#### WHAT IS EXPECTED
Please recast every line of text in the data below as a Markdown table with the columns "Row" and "Text," numbering the rows and skipping blank lines. Leave the pictures out of the table.
*** RECORDS FOR THIS TASK Section Begins ***
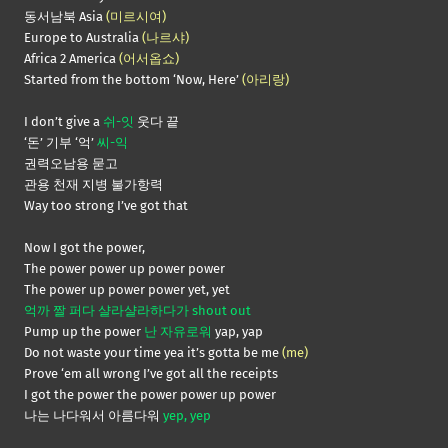
동서남북 Asia
(미르시여)
Europe to Australia
(나르샤)
Africa 2 America
(어서옵쇼)
Started from the bottom ‘Now, Here’
(아리랑)
I don’t give a
쉬-잇
웃다 끝
‘돈’ 기부 ‘억’
씨-익
권력오남용 묻고
관용 천재 지병 불가항력
Way too strong I’ve got that
Now I got the power,
The power power up power power
The power up power power yet, yet
억까 짤 퍼다 샬라샬라하다가 shout out
Pump up the power
난 자유로워
yap, yap
Do not waste your time yea it’s gotta be me
(me)
Prove ‘em all wrong I’ve got all the receipts
I got the power the power power up power
나는 나다워서 아름다워
yep, yep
*** RECORDS FOR THIS TASK Section Ends ***
#### FINAL ANSWER
| Row | Text |
|---|---|
| 1 | 동서남북 Asia |
| 2 | (미르시여) |
| 3 | Europe to Australia |
| 4 | (나르샤) |
| 5 | Africa 2 America |
| 6 | (어서옵쇼) |
| 7 | Started from the bottom ‘Now, Here’ |
| 8 | (아리랑) |
| 9 | I don’t give a |
| 10 | 쉬-잇 |
| 11 | 웃다 끝 |
| 12 | ‘돈’ 기부 ‘억’ |
| 13 | 씨-익 |
| 14 | 권력오남용 묻고 |
| 15 | 관용 천재 지병 불가항력 |
| 16 | Way too strong I’ve got that |
| 17 | Now I got the power, |
| 18 | The power power up power power |
| 19 | The power up power power yet, yet |
| 20 | 억까 짤 퍼다 샬라샬라하다가 shout out |
| 21 | Pump up the power |
| 22 | 난 자유로워 |
| 23 | yap, yap |
| 24 | Do not waste your time yea it’s gotta be me |
| 25 | (me) |
| 26 | Prove ‘em all wrong I’ve got all the receipts |
| 27 | I got the power the power power up power |
| 28 | 나는 나다워서 아름다워 |
| 29 | yep, yep |